Anyone wondering about the scale of the anti-Obama backlash should look at its impact on the 2016 US presidential race. Both major parties are looking for candidates with genuine executive experience. The Republican list of hopefuls is filling up with sitting governors. Among Democrats, hopes rest mainly with Hillary Clinton. Should Elizabeth Warren, the popular senator from Massachusetts, enter the fray then Clinton’s riposte would trip off the tongue. Warren has no governing experience, she could say. And we all know the risks of that.
Having authored an inspirational politics, President Barack Obama’s difficulties are spawning a new fashion for perspiration. Given its limited powers, the strength of the US presidency derives largely from its occupant’s credibility.
Faith in Obama’s competence was already negative. Doubts now extend to his personal integrity. A majority of Americans tell pollsters that they no longer believe he is always telling the truth. Were Obama in a different system, he would be fending off a leadership challenge or facing a snap election. Since the US constitution rules out those options, Obama is in danger of becoming a permanent lame duck.
Is it too late to stop that from happening? The technical answer is obviously no. If three years is ample time to learn, say, Mandarin, or train to be a teacher, it ought to be enough to learn how to govern better. But Obama’s problems derive chiefly from his tendency to be over-political rather than from a lack of time. His fumbling response to the woes engulfing the Affordable Care Act show how hard it is for him to kick his campaigning instincts – even if his presidency depends on it.
Obama has continually promised more from his signature healthcare reform than it can deliver. In addition to telling Americans that they could keep their insurance if they liked it -- a pledge that millions now know was untrue -- Obama said the law would extend coverage to the one in six uninsured Americans, reduce costs for the other five and improve delivery for all six.
There ought to have been more scepticism about whether he could make a thing universally available, higher quality and cheaper all at the same time. Only price controls and public provision could conceivably have done that. And Obama had ruled those out early on.
Four years later, Obama is still doling out rash promises. On Thursday he told Americans who have lost their existing insurance policies in the past six weeks that they could retrieve them if they liked them. He forgot to check with the fifty state regulators, who administer the law, and the insurance companies, which are crucial to its take up.

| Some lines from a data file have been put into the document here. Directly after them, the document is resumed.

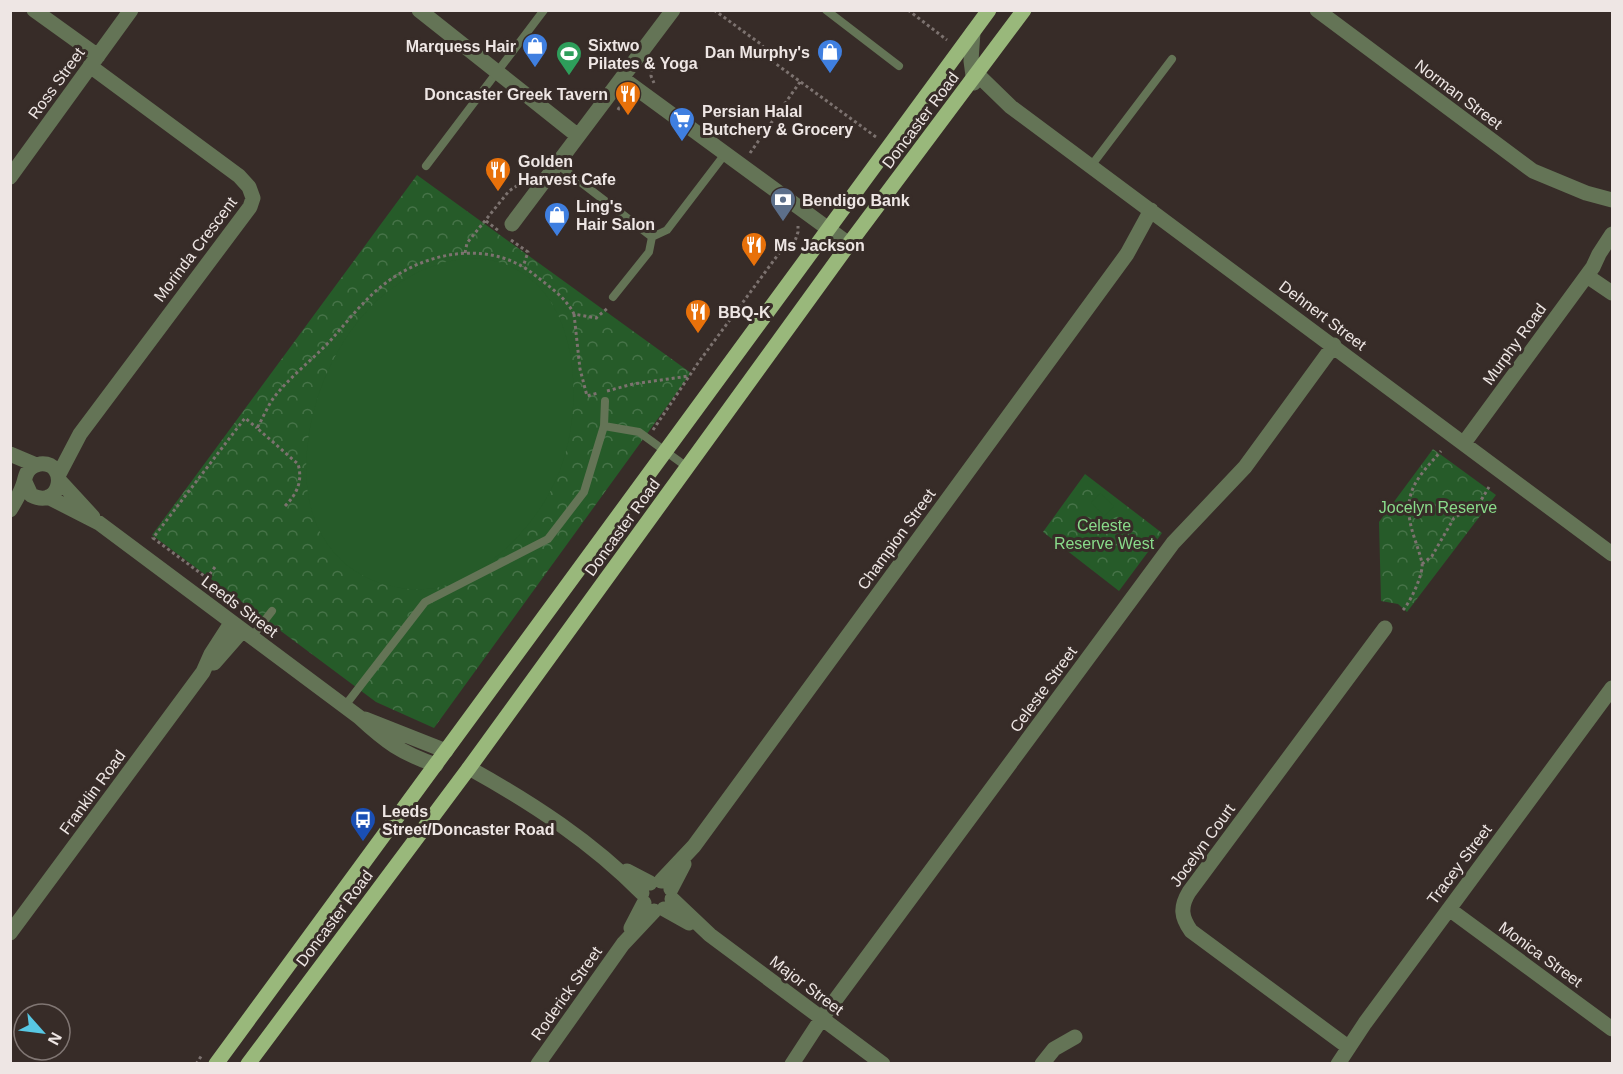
<svg xmlns="http://www.w3.org/2000/svg" width="1623" height="1074" font-family="Arial,sans-serif">
  <style>
    .forest { fill: url(#forest-crowns) }
    .pitch { fill: #265b29 }
    .lines { fill: none; stroke-linecap: round; stroke-linejoin: round }
    .path { stroke: #7c726f; stroke-width: 3; stroke-dasharray: 3 3; stroke-linecap: butt }
    .lane { stroke: #647456; stroke-width: 8 }
    .street { stroke: #647456; stroke-width: 15 }
    .primary { stroke: #99b87b; stroke-width: 15 }
    .labels { text-anchor: middle; stroke-width: 6; stroke-linejoin: round; paint-order: stroke }
    .poi-label { font-size: 16px; font-weight: bold; fill: #eee6e4; stroke: #372c28; text-anchor: start }
    .street-label { font-size: 16px; fill: #eee6e4; stroke: #372c28 }
    .park-label { font-size: 16px; fill: #89db8a; stroke: #372c28 }
  </style>
  <defs>
    <pattern id="forest-crowns" width="20" height="18" patternUnits="userSpaceOnUse" patternTransform="scale(1.5)"><rect width="20" height="18" fill="#265b29"/><path d="M2 6a3 3 0 1 1 6 0M12 15a3 3 0 1 1 6 0" fill="none" stroke="#467348"/></pattern>
  </defs>
  <rect width="100%" height="100%" fill="#372c28"/>
  <path class="forest" d="M417 175 691 373 434 728 376 702 152 535Z
    M1433 449 1496 495 1407 612 1398 604 1381 601 1379 522Z
    M1085 474 1162 533 1119 591 1043 532Z"/>
  <path class="pitch" d="M470 258C577 260 589 393 560 470 546 506 522 537 492 560 468 579 441 592 409 589 387 587 366 580 348 566 310 535 302 489 308 442 319 356 378 266 470 258Z
    M1100 493 1114 506 1105 516 1091 503Z"/>
  <g class="lines">
    <path class="path" d="M714 10 762 45 772 61 876 137
      M908 10 947 40
      M652 63 651 76 654 83
      M618 110 619 108 633 106
      M750 153 800 82
      M486 221 499 231
      M511 240 528 252 523 267
      M465 253 467 243 509 191 527 179
      M574 314 580 369 587 396 598 393
      M607 391 633 384 689 376
      M653 430 698 363 780 252 793 247 798 232V226
      M285 506C297 494 303 481 298 464L257 428C263 418 268 405 275 396 291 376 312 360 330 341 348 321 365 298 387 282 430 250 493 240 536 276 550 287 566 298 574 314L596 318 609 307
      M1422 564 1432 556 1454 518 1480 502 1489 487
      M215 567 207 578 153 538 245 418 257 428
      M1403 610C1410 603 1424 573 1422 563 1417 541 1405 521 1410 498 1413 480 1430 464 1441 451
      M196 1064 202 1055"/>
    <path class="lane" d="M826 10 899 66
      M557 164 652 237 667 230 725 154
      M426 166 544 10
      M1091 166 1172 59
      M613 297 649 252 652 237
      M604 426 639 432 687 467
      M251 638 272 611
      M344 707 425 602 548 539 584 492 604 426 605 401"/>
    <path class="street" d="M34 10 98 56
      M419 10 578 136
      M1317 10 1533 171 1586 193 1612 200
      M973 32 971 61 974 83
      M977 74 1011 107 1612 554
      M622 78 849 244
      M10 177 131 10
      M512 224 673 10
      M1587 276 1612 293
      M1464 443 1593 267 1599 254 1612 234
      M10 454 36 465
      M58 476 80 434 250 207 253 198 249 187 239 176 90 66
      M59 480 93 517
      M48 497 99 523 359 717C386 742 401 753 436 765
      M10 510C15 502 20 494 23 485 25 480 25 475 28 471 31 467 35 465 40 464 69 461 62 511 31 495L25 482
      M214 663 242 631
      M365 719 446 751
      M469 768C532 803 592 842 642 893
      M627 871 650 883
      M661 881 694 846 1127 254 1151 210
      M671 889 684 864
      M672 899 710 935 883 1064
      M664 909 689 923
      M1449 909 1612 1029
      M631 928 644 903
      M10 933 203 672 211 654 231 623
      M1348 1047 1191 931C1181 917 1180 907 1189 892L1385 628
      M538 1064 623 944 654 911
      M792 1064 822 1018 1173 543 1245 467 1334 345
      M1042 1064 1054 1049 1075 1037
      M1338 1064 1365 1023 1612 688"/>
    <path class="primary" d="M216 1064 989 10
      M248 1064 469 768 849 244 1024 10"/>
  </g>
  <defs>
    <symbol id="shop-pin" viewBox="-11 -11 22 30"><path d="M0 17L-7.5 6A9.5 9.5 0 1 1 7.5 6Z" fill="#3f7fe0" stroke="#372c28"/><path d="M-5-2.5h2.3a2.7 3.5 0 0 1 5.4 0H5L5.5 6h-11ZM-1.5-2.5h3a1.5 2.3 0 0 0-3 0Z" fill="#fff"/></symbol>
    <symbol id="stadium-pin" viewBox="-11 -11 22 30"><path d="M0 17L-7.5 6A9.5 9.5 0 1 1 7.5 6Z" fill="#2e9e5b" stroke="#372c28"/><path d="M0-5a6.5 5 0 1 0 0 10a6.5 5 0 1 0 0-10ZM-3.5-1.8h7v3.6h-7Z" fill="#fff"/></symbol>
    <symbol id="restaurant-pin" viewBox="-11 -11 22 30"><path d="M0 17L-7.5 6A9.5 9.5 0 1 1 7.5 6Z" fill="#e8710a" stroke="#372c28"/><path d="M-5-6h1v4h1v-4h1v4h1v-4h1v5L-1.5 .5V6h-2V.5L-5-1ZM5-6V6H3V1.5H1.5Q1.5-4 5-6Z" fill="#fff"/></symbol>
    <symbol id="supermarket-pin" viewBox="-11 -11 22 30"><path d="M0 17L-7.5 6A9.5 9.5 0 1 1 7.5 6Z" fill="#3f7fe0" stroke="#372c28"/><path d="M-6-5.5h2.5l.6 2H6L4.5 2H-2.5L-4.4-4H-6ZM-1.5 3.2a1.3 1.3 0 1 0 .1 0ZM3 3.2a1.3 1.3 0 1 0 .1 0Z" fill="#fff"/></symbol>
    <symbol id="bank-pin" viewBox="-11 -11 22 30"><path d="M0 17L-7.5 6A9.5 9.5 0 1 1 7.5 6Z" fill="#5c6f8a" stroke="#372c28"/><path d="M-6-4H6V4H-6ZM0-2.3a2.3 2.3 0 1 0 0 4.6a2.3 2.3 0 1 0 0-4.6Z" fill="#fff"/></symbol>
    <symbol id="bus-pin" viewBox="-11 -11 22 30"><path d="M0 17L-7.5 6A9.5 9.5 0 1 1 7.5 6Z" fill="#1a4fb4" stroke="#372c28"/><path d="M-5-6H5V4H4V6H2V4H-2V6H-4V4H-5ZM-3.5-4V0h7V-4ZM-3.5 1.2v1.5H-2V1.2ZM2 1.2v1.5H3.5V1.2Z" fill="#fff"/></symbol>
  </defs>
  <g fill-rule="evenodd">
    <use href="#shop-pin" x="520" y="31" width="30" height="40"/>
    <use href="#shop-pin" x="815" y="37" width="30" height="40"/>
    <use href="#stadium-pin" x="554" y="39" width="30" height="40"/>
    <use href="#restaurant-pin" x="613" y="79" width="30" height="40"/>
    <use href="#supermarket-pin" x="667" y="105" width="30" height="40"/>
    <use href="#restaurant-pin" x="483" y="155" width="30" height="40"/>
    <use href="#bank-pin" x="768" y="185" width="30" height="40"/>
    <use href="#shop-pin" x="542" y="200" width="30" height="40"/>
    <use href="#restaurant-pin" x="739" y="230" width="30" height="40"/>
    <use href="#restaurant-pin" x="683" y="297" width="30" height="40"/>
    <use href="#bus-pin" x="348" y="805" width="30" height="40"/>
  </g>
  <g class="labels">
    <g class="poi-label">
      <text x="588" y="51">Sixtwo<tspan x="588" dy="18">Pilates &amp; Yoga</tspan></text>
      <text x="516" y="52" text-anchor="end">Marquess Hair</text>
      <text x="810" y="58" text-anchor="end">Dan Murphy's</text>
      <text x="608" y="100" text-anchor="end">Doncaster Greek Tavern</text>
      <text x="702" y="117">Persian Halal<tspan x="702" dy="18">Butchery &amp; Grocery</tspan></text>
      <text x="518" y="167">Golden<tspan x="518" dy="18">Harvest Cafe</tspan></text>
      <text x="802" y="206">Bendigo Bank</text>
      <text x="576" y="212">Ling's<tspan x="576" dy="18">Hair Salon</tspan></text>
      <text x="774" y="251">Ms Jackson</text>
      <text x="718" y="318">BBQ-K</text>
      <text x="382" y="817">Leeds<tspan x="382" dy="18">Street/Doncaster Road</tspan></text>
    </g>
    <g class="street-label">
      <text transform="translate(56 83) rotate(-54)" y="6">Ross Street</text>
      <text transform="translate(1459 94) rotate(37)" y="6">Norman Street</text>
      <text transform="translate(920 120) rotate(-53)" y="6">Doncaster Road</text>
      <text transform="translate(195 249) rotate(-53)" y="6">Morinda Crescent</text>
      <text transform="translate(1323 315) rotate(37)" y="6">Dehnert Street</text>
      <text transform="translate(1514 344) rotate(-54)" y="6">Murphy Road</text>
      <text transform="translate(622 527) rotate(-54)" y="6">Doncaster Road</text>
      <text transform="translate(896 539) rotate(-54)" y="6">Champion Street</text>
      <text transform="translate(240 606) rotate(37)" y="6">Leeds Street</text>
      <text transform="translate(1043 689) rotate(-54)" y="6">Celeste Street</text>
      <text transform="translate(92 792) rotate(-54)" y="6">Franklin Road</text>
      <text transform="translate(1202 845) rotate(-54)" y="6">Jocelyn Court</text>
      <text transform="translate(1459 864) rotate(-53)" y="6">Tracey Street</text>
      <text transform="translate(334 918) rotate(-53)" y="6">Doncaster Road</text>
      <text transform="translate(1541 954) rotate(36)" y="6">Monica Street</text>
      <text transform="translate(807 985) rotate(37)" y="6">Major Street</text>
      <text transform="translate(566 993) rotate(-55)" y="6">Roderick Street</text>
    </g>
    <g class="park-label">
      <text x="1438" y="513">Jocelyn Reserve</text>
      <text x="1104" y="531">Celeste<tspan x="1104" dy="18">Reserve West</tspan></text>
    </g>
  </g>
  <rect width="1623" height="1074" fill="none" stroke="#eee6e4" stroke-width="24"/>
  <g transform="translate(42 1032) rotate(118)"><circle r="28" fill="#372c28" stroke="#807673" stroke-width="1.5"/>
  <path d="M0-4.5L10 22L0 15L-10 22Z" fill="#58c8e4"/>
  <text y="-9" font-size="16" font-weight="bold" text-anchor="middle" fill="#eee6e4">N</text>
  </g>
</svg>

Obama also overlooked lessons of his own presidency, which shows the pitfalls of treating speeches as governing. Instead he announced a short-term palliative. Policy holders were told to blame the insurance companies, rather than the White House, if they could not retrieve the policies they lost. This latest shift is also likely to boomerang. Obama will need the industry’s full co-operation to put healthcare reform back on track.
The contagion is starting to spread to his own party. Fearful of losing their seats next year, Democrats are defecting in growing numbers on a widening range of issues, from the Middle East to Obamacare. Last week, 39 Democrats joined Republicans in voting to suspend an important chunk of the law. More are planning to do so in the Senate. Until recently, Obama had a reasonable chance of passing a big immigration reform this year. The Senate passed a bill last summer and there were stirrings in the House of Representatives. Last week, however, John Boehner, the House speaker, put paid to those hopes. Nothing will happen in 2013, he said. Prospects for an overhaul before next year’s midterm elections are slim.
Obama’s trade agenda is also starting to look parlous at a time when both his big initiatives are approaching crunch moments. His ability to wrest concessions from his Pacific and European partners will hinge on whether Congress will give him fast-track negotiating authority, which would allow him to submit any deal to a straight up or down vote. The odds Congress will grant him that are deteriorating – Democrats are his staunchest opponents. The same applies to hopes of a decent interim deal with Iran when talks resume in Geneva this week. There is no big issue, foreign or domestic, on which Obama can confidently pledge to deliver. Congress is itching to shoot things down.
If this sounds too gloomy, consider Obama’s second-term record to date. With the exception of having stared down Republicans last month over their threat of a default, he has fallen at almost every hurdle. This year began with attempts to impose tougher checks on gun buyers following the massacre of 20 infants in a Connecticut school. When the initiative began to falter, Obama put his authority on the line. The bill was defeated. It has been much the same ever since, from his request for authority to strike Syria to prospects of a fiscal deal. Talk of an initiative on climate change is a memory.
There is little reason to be confident Obama’s power will rally sharply from this nadir. Robert Frost once summed up in three words what he had learned about life. “It goes on,” said the poet. At the moment that looks like the best that can be forecast for Obama’s presidency.